Narisara Phatanaphibul, Consulting Leader, EY Thailand says:
“In Thailand, the implementation rate of advanced technologies has significantly increased. Many companies have invested in data-centric technologies as a differentiator for a competitive advantage.
“Data-driven enterprises can make better business decisions, measure business performance more effectively and improve employee engagement. Even more importantly, they can better understand customer behavior and improve customer experience. Companies with business models that are fundamentally built around data are most likely to grow rapidly.”
While business leaders have a compelling vision of a transformed organization, they are struggling because of several challenges. According to EY Tech Horizon 2022, the top five challenges are the high cost of technology infrastructure (35%), complex security and privacy requirements (27%), the complexity of integrating multiple systems (25%), difficulty upgrading from legacy infrastructure (24%), and the complexity of managing digital ecosystems (21%).
“A key challenge of data centricity is the complexity of connecting and integrating diverse data systems. Business leaders realize the challenge, but it is worth making the necessary changes rather than risk being leap-frogged and becoming obsolete,” Narisara adds.
Humans are the key to driving successful transformation
While data is at the heart of business decision-making, people are the core of a successful digital transformation. As digital implementation is a huge task, companies need a skilled, high-performing technology team to enable a smooth transition. According to EY Tech Horizon 2022, skills shortages are a key constraint on businesses looking to make the leap toward to becoming a data-centric enterprise.
The report showed that the top barriers to securing digital and technology-related skills are ineffective upskilling programs (30%), the struggle to retain existing skilled talent (29%) and inadequate compensation and incentives (26%). Facing a talent shortage, 70% of respondents say that they are focusing on re-skilling rather than hiring.

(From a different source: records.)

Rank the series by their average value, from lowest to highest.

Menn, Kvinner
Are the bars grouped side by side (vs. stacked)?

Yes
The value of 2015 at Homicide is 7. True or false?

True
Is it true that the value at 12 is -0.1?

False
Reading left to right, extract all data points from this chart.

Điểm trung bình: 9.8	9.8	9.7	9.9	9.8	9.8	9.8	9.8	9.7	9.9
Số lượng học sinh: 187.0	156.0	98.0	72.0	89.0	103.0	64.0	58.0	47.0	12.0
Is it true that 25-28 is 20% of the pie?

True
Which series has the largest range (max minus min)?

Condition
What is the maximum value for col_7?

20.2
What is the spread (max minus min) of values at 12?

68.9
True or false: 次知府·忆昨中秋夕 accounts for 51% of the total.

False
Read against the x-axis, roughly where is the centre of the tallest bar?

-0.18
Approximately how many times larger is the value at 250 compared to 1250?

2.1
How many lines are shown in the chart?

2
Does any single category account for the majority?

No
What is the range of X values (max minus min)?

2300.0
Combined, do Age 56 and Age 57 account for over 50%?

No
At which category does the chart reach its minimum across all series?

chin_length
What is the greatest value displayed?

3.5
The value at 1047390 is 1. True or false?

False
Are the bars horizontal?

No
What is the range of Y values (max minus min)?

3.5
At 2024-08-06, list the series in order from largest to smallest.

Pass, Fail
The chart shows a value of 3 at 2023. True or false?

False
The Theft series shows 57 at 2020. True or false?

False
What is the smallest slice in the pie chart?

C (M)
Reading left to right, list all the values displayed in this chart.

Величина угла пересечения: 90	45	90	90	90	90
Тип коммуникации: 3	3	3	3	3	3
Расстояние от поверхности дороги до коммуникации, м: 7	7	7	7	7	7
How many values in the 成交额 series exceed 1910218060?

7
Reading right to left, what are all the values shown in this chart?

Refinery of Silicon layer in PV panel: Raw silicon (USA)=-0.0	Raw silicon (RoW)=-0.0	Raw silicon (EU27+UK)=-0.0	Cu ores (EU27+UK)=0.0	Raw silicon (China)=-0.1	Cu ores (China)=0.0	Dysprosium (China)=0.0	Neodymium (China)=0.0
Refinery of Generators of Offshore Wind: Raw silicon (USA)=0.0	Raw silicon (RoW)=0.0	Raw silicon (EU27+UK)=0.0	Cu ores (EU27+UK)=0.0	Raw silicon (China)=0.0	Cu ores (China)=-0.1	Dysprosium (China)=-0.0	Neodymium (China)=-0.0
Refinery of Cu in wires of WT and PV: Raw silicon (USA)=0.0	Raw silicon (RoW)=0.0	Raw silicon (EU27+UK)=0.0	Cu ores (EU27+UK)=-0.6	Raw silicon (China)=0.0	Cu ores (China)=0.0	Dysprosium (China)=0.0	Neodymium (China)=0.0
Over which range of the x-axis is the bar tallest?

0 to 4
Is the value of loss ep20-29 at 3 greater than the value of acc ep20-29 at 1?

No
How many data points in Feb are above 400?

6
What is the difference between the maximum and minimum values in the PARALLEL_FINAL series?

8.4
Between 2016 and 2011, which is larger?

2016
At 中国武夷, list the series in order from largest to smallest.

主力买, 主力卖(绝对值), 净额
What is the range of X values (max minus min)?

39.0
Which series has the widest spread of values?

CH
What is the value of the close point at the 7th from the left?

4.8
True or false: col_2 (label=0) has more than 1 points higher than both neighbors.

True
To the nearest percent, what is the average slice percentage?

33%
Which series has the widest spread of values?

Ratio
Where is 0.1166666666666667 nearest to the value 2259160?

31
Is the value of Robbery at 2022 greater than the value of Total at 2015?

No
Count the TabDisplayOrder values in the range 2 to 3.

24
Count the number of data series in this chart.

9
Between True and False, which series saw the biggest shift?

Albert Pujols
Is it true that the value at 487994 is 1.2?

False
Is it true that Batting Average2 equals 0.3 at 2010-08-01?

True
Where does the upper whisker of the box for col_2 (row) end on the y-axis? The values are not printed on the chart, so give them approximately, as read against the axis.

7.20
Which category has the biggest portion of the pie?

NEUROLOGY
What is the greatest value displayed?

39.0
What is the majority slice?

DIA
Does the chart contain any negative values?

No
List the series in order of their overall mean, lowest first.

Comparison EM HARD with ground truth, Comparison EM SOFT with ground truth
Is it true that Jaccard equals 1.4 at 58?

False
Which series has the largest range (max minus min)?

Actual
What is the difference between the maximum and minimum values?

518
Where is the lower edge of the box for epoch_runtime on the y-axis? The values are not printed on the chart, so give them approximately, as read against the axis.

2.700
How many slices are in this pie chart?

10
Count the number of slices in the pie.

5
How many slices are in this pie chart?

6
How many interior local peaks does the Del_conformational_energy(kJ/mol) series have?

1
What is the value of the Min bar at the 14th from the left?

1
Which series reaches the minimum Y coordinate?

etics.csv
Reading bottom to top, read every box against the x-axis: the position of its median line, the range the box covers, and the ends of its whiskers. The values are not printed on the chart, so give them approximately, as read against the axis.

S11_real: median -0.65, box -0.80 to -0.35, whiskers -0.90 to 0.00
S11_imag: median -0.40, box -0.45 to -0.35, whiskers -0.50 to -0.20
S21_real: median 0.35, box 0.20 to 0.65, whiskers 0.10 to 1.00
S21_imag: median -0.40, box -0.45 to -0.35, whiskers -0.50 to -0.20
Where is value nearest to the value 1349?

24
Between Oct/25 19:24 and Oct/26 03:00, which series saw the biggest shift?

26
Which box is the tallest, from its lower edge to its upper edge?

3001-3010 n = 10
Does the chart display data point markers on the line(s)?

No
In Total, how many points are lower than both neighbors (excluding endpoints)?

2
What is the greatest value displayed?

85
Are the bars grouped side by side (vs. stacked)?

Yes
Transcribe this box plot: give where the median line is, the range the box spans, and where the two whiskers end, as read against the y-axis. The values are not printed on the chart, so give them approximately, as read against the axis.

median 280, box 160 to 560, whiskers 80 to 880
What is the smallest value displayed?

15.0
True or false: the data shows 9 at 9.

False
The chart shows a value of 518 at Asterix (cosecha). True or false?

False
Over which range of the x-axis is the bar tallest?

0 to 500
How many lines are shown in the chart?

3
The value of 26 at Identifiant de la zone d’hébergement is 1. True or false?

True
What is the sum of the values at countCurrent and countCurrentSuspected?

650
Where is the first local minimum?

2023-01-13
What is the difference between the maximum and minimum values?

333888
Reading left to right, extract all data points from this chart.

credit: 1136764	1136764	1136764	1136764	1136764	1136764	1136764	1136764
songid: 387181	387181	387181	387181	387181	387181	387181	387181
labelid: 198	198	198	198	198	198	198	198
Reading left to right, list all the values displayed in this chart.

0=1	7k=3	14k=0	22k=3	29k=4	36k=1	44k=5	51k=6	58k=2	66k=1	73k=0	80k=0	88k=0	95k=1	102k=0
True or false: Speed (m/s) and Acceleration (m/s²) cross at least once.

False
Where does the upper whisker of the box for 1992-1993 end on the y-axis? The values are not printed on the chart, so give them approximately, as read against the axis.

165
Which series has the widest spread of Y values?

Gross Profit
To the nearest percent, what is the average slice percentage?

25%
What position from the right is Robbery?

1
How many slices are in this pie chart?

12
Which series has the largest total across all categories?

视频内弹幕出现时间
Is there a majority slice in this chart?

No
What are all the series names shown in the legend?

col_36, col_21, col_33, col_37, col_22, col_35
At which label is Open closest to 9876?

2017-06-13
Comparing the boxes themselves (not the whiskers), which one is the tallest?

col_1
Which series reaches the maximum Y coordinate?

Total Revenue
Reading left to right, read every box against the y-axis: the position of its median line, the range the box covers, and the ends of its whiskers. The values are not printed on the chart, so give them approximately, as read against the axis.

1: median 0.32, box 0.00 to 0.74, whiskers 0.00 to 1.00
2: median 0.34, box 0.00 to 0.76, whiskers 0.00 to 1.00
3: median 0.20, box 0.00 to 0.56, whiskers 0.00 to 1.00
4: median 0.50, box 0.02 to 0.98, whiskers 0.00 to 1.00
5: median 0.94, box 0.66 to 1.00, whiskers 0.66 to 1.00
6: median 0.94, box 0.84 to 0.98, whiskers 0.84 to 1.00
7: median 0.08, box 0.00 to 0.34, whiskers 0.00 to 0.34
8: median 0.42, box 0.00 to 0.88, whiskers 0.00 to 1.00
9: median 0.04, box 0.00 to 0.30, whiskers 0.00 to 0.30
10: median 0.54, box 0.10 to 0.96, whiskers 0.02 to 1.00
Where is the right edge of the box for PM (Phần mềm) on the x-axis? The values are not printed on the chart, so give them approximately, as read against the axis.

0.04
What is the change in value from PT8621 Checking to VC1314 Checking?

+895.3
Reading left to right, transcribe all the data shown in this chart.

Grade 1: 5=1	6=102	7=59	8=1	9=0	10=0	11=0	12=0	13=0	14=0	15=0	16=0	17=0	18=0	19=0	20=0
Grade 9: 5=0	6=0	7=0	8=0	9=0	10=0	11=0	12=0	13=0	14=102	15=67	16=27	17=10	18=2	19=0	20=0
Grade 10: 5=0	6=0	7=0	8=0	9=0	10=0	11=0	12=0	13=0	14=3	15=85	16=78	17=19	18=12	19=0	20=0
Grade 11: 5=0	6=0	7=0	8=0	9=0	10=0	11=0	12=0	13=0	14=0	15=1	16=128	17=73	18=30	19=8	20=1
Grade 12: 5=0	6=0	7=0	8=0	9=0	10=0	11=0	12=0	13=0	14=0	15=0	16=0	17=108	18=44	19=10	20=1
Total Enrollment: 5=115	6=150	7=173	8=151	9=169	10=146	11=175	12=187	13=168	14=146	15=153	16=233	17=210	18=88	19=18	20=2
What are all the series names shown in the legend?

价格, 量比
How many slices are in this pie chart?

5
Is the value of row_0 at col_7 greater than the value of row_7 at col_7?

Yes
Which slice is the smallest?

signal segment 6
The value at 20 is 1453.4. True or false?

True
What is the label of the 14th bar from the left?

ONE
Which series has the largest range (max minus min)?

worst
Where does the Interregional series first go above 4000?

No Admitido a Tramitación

“Since the existing skills of an organization’s talent pool are unlikely to match the digital transformation requirements, it is inevitable that achieving data centricity will require organizations to build up a suitable talent pool. Upskilling and retention will be at the center of technology-enabled change. However, no model fits all. Building from the organization’s use cases by establishing an embedded and empowered team that blends business and data literacy is a good start. Giving them the mission along with executive support, employees will be learning by doing, which increases their knowledge and develop their skills. So, they will become more digitized, high value, and strategic workers,” says Narisara.
Becoming a data-driven organization takes more than the right business strategy and technology. It is essential for companies to focus on the human element as well as the right technology and for leaders to fully support a data-driven culture.
Narisara concludes “Data strategy will enable an enterprise to leap upward, but the real drivers of a successful transformation are human. In data centric organizations, those who can find a balance between digital technology implementation and human experience by encouraging data literacy and the digital mobilization of the broader workforce will succeed.”